◆ Reading passage ◆

Journal of Taxation and Regulation of Financial Institutions
One of the primary weapons in the battle against tax shelters has been mandatory disclosure to the IRS. The American Jobs Creation Act of 2004 built on this approach by clarifying and making consistent the various disclosure requirements and strengthening penalties for non-disclosure. To uncover abusive transactions, Congress drew the boundaries of disclosure so broadly that even legitimate tax planning transactions are covered. To understand the dangers in the new rules, one must look at the broad range of transactions covered, the participants covered, and the harsh penalties for nondisclosure.
- Transactions Covered. The disclosure requirements apply to six categories of "reportable transactions." Although the Service has established "angel lists" excluding some transactions from the broad definitions, many clearly legitimate transactions still will have to be disclosed.
- Participants Covered. The disclosure requirements apply to participants in the transaction and material advisors, which are also broadly defined terms. For example, an exempt organization that is an accommodation party in a reportable transaction is a participant, even though the exempt organization does not receive any tax benefits from the transaction.

◆ Written request 1 ◆
Copy the passage on tax shelter disclosure word for word, from the heading through the last sentence.
The passage and the records that come after it have separate origins.

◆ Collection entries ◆

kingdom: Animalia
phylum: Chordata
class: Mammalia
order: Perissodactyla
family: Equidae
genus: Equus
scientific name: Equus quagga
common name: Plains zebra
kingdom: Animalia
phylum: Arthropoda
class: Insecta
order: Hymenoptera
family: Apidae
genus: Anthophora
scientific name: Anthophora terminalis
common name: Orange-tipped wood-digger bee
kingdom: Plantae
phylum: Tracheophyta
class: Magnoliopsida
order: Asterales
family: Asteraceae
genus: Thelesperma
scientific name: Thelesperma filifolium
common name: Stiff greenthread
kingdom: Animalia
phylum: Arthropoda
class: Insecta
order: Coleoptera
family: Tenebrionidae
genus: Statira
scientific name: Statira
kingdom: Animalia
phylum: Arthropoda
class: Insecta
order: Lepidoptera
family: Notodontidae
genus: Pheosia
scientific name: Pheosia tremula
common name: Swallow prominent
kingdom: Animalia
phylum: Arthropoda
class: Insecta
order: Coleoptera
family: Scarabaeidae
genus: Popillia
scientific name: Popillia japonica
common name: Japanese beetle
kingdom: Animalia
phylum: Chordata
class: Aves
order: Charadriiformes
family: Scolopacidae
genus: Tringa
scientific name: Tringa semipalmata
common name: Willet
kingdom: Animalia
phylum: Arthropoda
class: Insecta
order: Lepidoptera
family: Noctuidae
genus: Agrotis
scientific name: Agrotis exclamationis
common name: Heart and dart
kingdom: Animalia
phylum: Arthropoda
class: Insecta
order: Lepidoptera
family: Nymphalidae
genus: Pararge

◆ Written request 2 ◆
In the records, repeat verbatim the lines from the one containing "order: Perissodactyla" through the one containing "kingdom: Plantae", both included.

◆ Answer 1 ◆
Journal of Taxation and Regulation of Financial Institutions
One of the primary weapons in the battle against tax shelters has been mandatory disclosure to the IRS. The American Jobs Creation Act of 2004 built on this approach by clarifying and making consistent the various disclosure requirements and strengthening penalties for non-disclosure. To uncover abusive transactions, Congress drew the boundaries of disclosure so broadly that even legitimate tax planning transactions are covered. To understand the dangers in the new rules, one must look at the broad range of transactions covered, the participants covered, and the harsh penalties for nondisclosure.
- Transactions Covered. The disclosure requirements apply to six categories of "reportable transactions." Although the Service has established "angel lists" excluding some transactions from the broad definitions, many clearly legitimate transactions still will have to be disclosed.
- Participants Covered. The disclosure requirements apply to participants in the transaction and material advisors, which are also broadly defined terms. For example, an exempt organization that is an accommodation party in a reportable transaction is a participant, even though the exempt organization does not receive any tax benefits from the transaction.

◆ Answer 2 ◆
order: Perissodactyla
family: Equidae
genus: Equus
scientific name: Equus quagga
common name: Plains zebra
kingdom: Animalia
phylum: Arthropoda
class: Insecta
order: Hymenoptera
family: Apidae
genus: Anthophora
scientific name: Anthophora terminalis
common name: Orange-tipped wood-digger bee
kingdom: Plantae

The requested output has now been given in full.